Heywood, Middleton and Rochdale early attachment service is a parent infant mental health service led by Pennine Care NHS Foundation Trust.
We work in partnership with Bury and Rochdale Care Organisation (part of the Northern Care Alliance group), Thinking Ahead (part of the Big Life Group) and Home Start.
We promote the importance of parent and infant mental health and the first relationship an infant has with their parent or carer.
We work with you and your baby during pregnancy, and with you and your babies and young children up until their second birthday.
We can help you if you need support in building your relationship with your baby or young child.
Lots of things can affect how you feel about your baby and yourself. Having a baby or young child can be difficult at the best of times.
Sometimes it can feel hard to cope with a baby’s feeding, sleeping or crying.
Sometimes other things can affect how you feel about your baby, such as depression in pregnancy, or after birth, a traumatic birth, mental health problems, learning needs, events from the past or present, and you may feel worried about some of the feelings you have.
All these problems can affect anyone. We are there to provide extra support so that your relationship is a strong foundation for your future lives.
We will try to offer you an appointment within three weeks of the referral being made.
You’ll have a number of appointments with one of our clinicians, to talk through your problems and concerns, and we’ll work out together what sort of help will be most appropriate for you and your baby or child.
We also offer training and consultation to other professionals and services to help them support families they are working with.
We might talk to you about making a referral to our parent-infant mental health colleagues in your local perinatal community mental health team, Home-Start or Thinking Ahead.
If you complete our single point of access referral form then we will contact you to discuss the family.
You can also find more info about how to support families in this document: Parent infant mental health pathway.
We've set up a Facebook group to share helpful information for you and your baby. It's open to anyone so please feel free to join:
Click here or search 'Heywood, Middleton and Rochdale early attachment service' on Facebook.
If you're on Twitter, you can also follow Sarita from our team:
We want to make sure that local colleagues (in Heywood, Middleton and Rochdale) have the knowledge, skills and confidence to promote and support parent infant mental, for the families living in the area.
We have a growing range of training and development opportunities on offer. Many of these can be booked via our Eventbrite page.
Please take a look and get involved. It’s always great to get together with colleagues to think about how we can support local babies and their parents and carers.
Frequently asked questions
Someone from the service will get in touch with you, or the person who referred you, within a few days and meet with you within three weeks.
Absolutely! Babies start responding to the world around them while still in the womb.

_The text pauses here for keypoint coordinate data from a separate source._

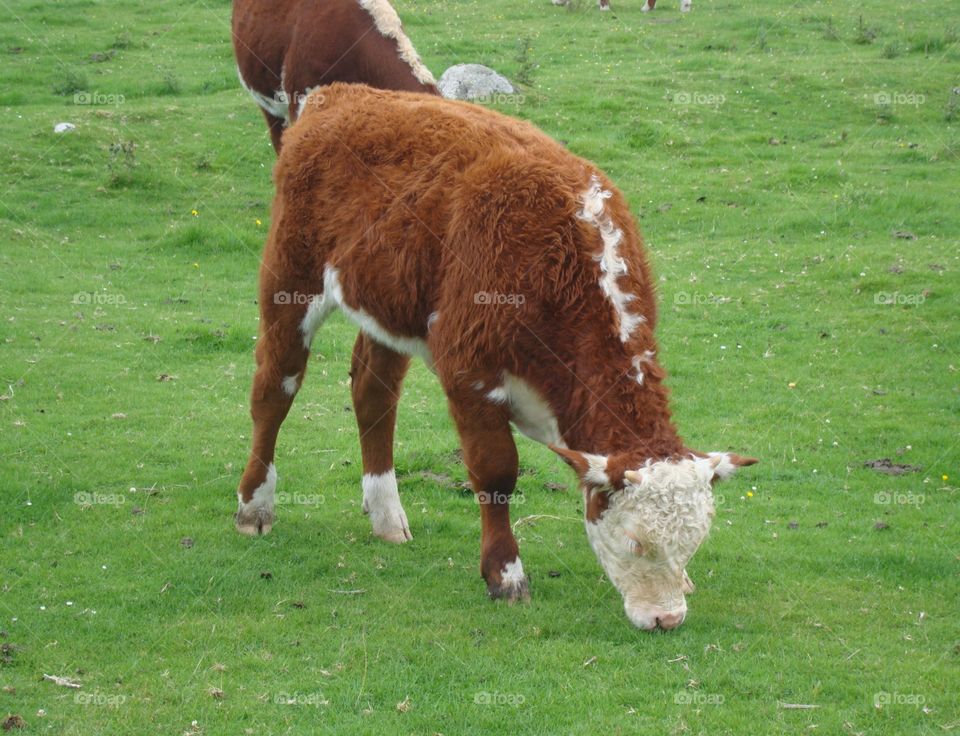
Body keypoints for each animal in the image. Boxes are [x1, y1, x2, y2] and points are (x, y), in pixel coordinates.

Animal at [234, 83, 756, 630]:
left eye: (693, 542)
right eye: (636, 541)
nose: (667, 619)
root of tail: (339, 94)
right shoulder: (470, 370)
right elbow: (497, 470)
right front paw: (505, 574)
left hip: (387, 303)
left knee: (373, 393)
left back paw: (386, 516)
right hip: (290, 278)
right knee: (274, 388)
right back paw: (255, 507)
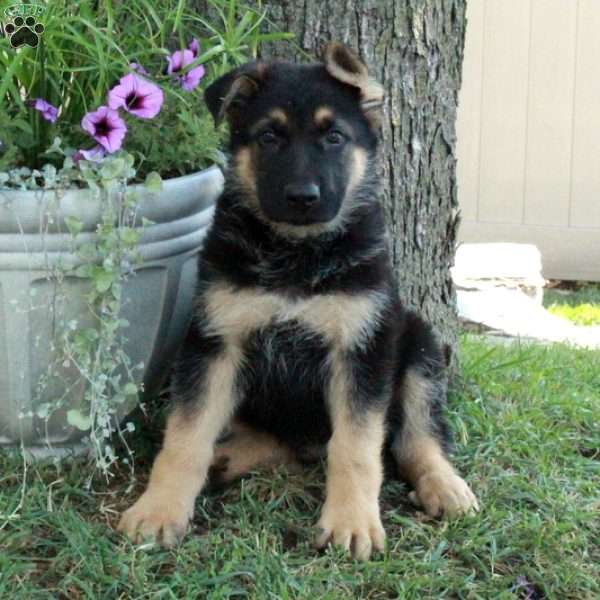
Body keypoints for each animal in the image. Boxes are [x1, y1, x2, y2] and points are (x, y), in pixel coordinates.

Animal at [119, 43, 478, 564]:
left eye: (334, 136)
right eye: (269, 136)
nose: (302, 197)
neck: (296, 252)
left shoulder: (362, 348)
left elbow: (356, 448)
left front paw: (352, 522)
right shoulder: (215, 343)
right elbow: (185, 436)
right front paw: (159, 510)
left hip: (417, 342)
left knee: (416, 436)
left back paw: (444, 485)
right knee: (274, 439)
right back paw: (226, 457)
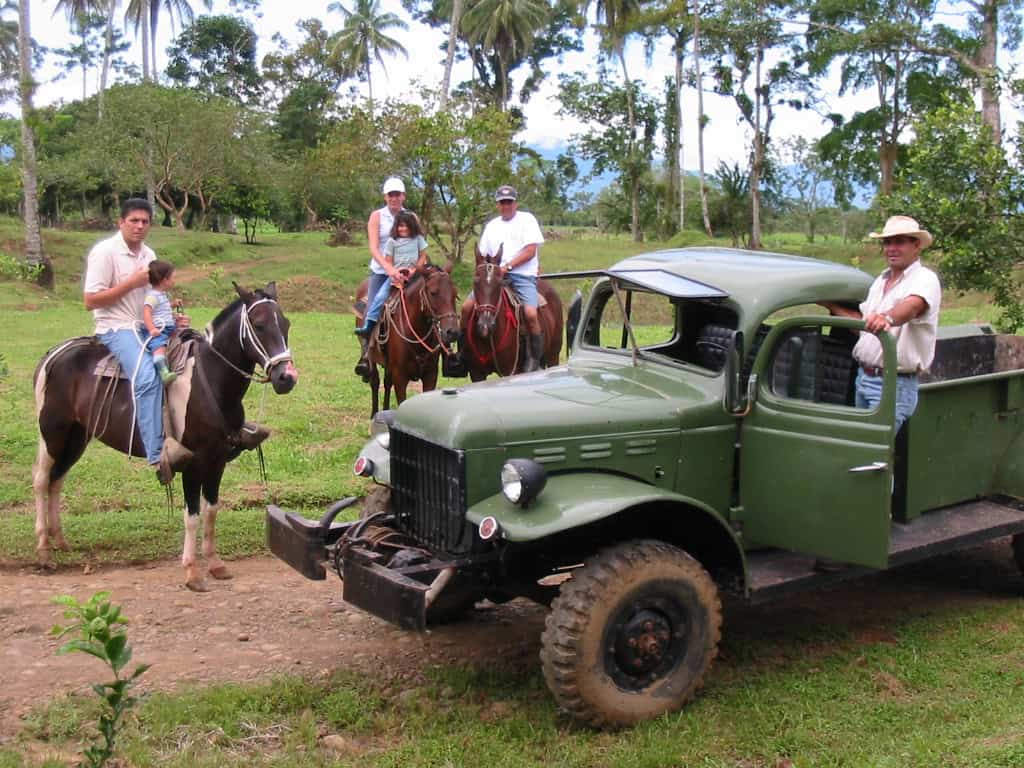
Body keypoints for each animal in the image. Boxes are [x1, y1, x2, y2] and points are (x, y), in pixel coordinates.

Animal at [356, 266, 460, 421]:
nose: (452, 332)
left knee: (387, 383)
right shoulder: (400, 375)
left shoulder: (430, 374)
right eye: (433, 293)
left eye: (455, 294)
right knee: (375, 381)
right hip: (372, 357)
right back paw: (374, 414)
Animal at [462, 247, 565, 382]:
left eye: (500, 283)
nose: (485, 326)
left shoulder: (511, 370)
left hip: (553, 355)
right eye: (475, 281)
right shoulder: (476, 373)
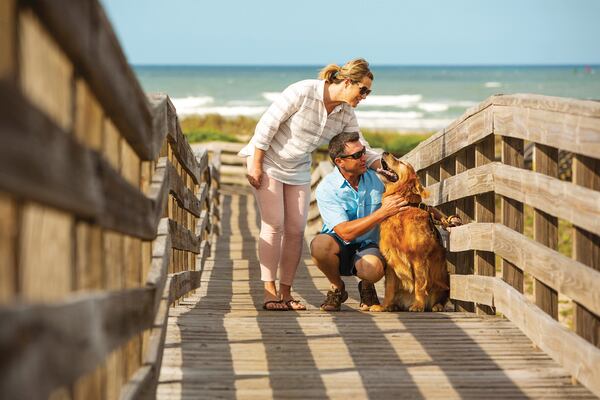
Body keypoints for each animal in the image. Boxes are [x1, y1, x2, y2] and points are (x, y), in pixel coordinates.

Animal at [370, 153, 450, 312]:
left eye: (401, 162)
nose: (385, 152)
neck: (403, 207)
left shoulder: (418, 258)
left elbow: (419, 284)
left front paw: (418, 305)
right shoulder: (390, 259)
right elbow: (389, 288)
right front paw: (384, 306)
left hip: (444, 280)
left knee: (441, 297)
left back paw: (436, 306)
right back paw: (393, 306)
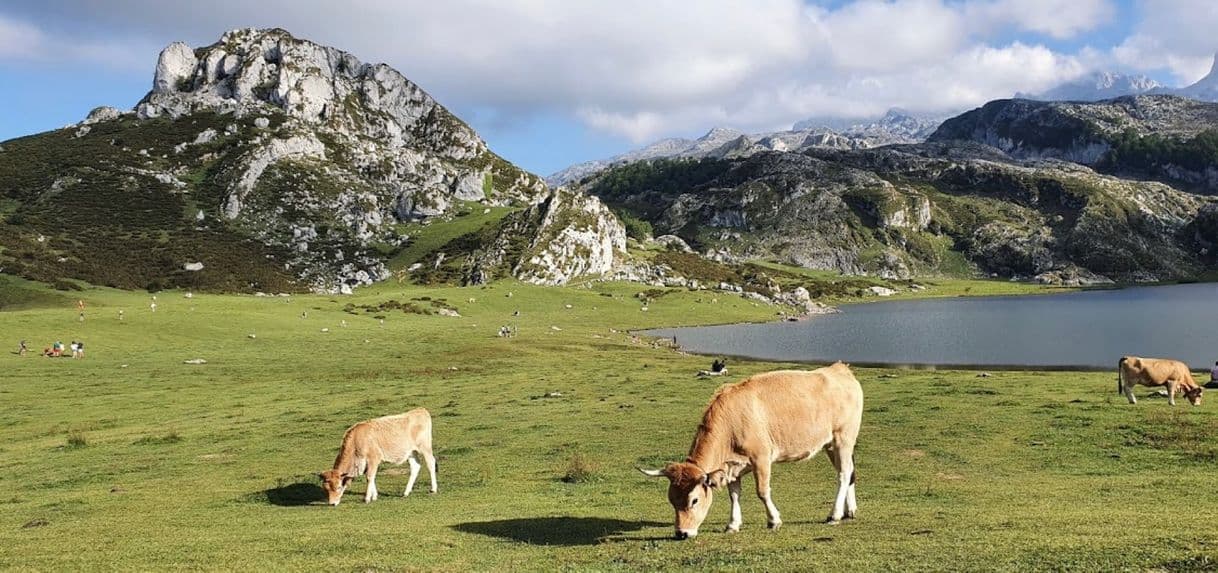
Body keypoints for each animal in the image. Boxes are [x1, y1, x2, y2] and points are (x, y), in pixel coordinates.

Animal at [638, 365, 867, 538]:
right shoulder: (731, 466)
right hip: (830, 444)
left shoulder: (761, 458)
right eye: (671, 500)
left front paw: (774, 520)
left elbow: (762, 491)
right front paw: (733, 524)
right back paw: (849, 511)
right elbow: (734, 495)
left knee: (843, 474)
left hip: (844, 438)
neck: (731, 422)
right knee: (849, 472)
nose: (682, 533)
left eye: (694, 500)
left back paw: (834, 515)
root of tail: (839, 368)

Just like adults they get sad, scared and lonely, but don’t have words yet to let us know. They communicate these emotions in other ways such as crying, not being able to settle, not being able to feed, switching off/sleeping a lot.
Sometimes it’s hard to tune into your baby’s emotions and that’s something we can help you with.
In short, no. Becoming a parent is a life changing experience for all involved; dads, partners and other caregivers are as equally important to the baby as mum is.
Dads, partners and other caregivers can experience hormone and brain changes, have often shared stressful times in their journey to parenthood (whether that’s by pregnancy and childbirth, adoption or another path), and generally had their world turned upside down. It makes sense that many dads, partners and other caregivers struggle with feeling low, anxious or stressed.
Babies need all their caregivers to look after their mental health and wellbeing, so they can build those healthy relationships that we know are needed for healthy brain and good mental health.
Once we receive a referral, one of our practitioners will get in touch with you or the person that referred you to get some more information.
We will decide together which area of the service would be the best to support you and what that support should look like.
After this, we will think about your goals and how we will work towards them. We will review our work together and, with your consent, we will provide update letters to you and other key people involved (e.g GP, health visitor).
Alternatively, if we think another service will be better able to support you we will support you in accessing this.
Of course, we are all about babies and their mums, dads and carers.
There might be times when it is helpful to meet without your baby and we can think together about how we do this.
Some of you may have heard of the specialist perinatal community mental health team, which is separate to us.
They work across Greater Manchester and are provided by Greater Manchester Mental Health NHS Foundation Trust.
The perinatal community mental health team supports women who experience high-risk mental health problems during and after pregnancy, and for their infant up to the age of one year.
There are many similarities between our services and we often support the same families. We share many specialist skills and knowledge of perinatal and infant mental health, meaning that both services are able to offer wide range of support.
The are some differences between our services, with the main one being that we are better placed to support more complex parent-infant relationship struggles or complex infant mental health concerns; while they are better placed to support high-risk perinatal mental health problems experienced by mothers.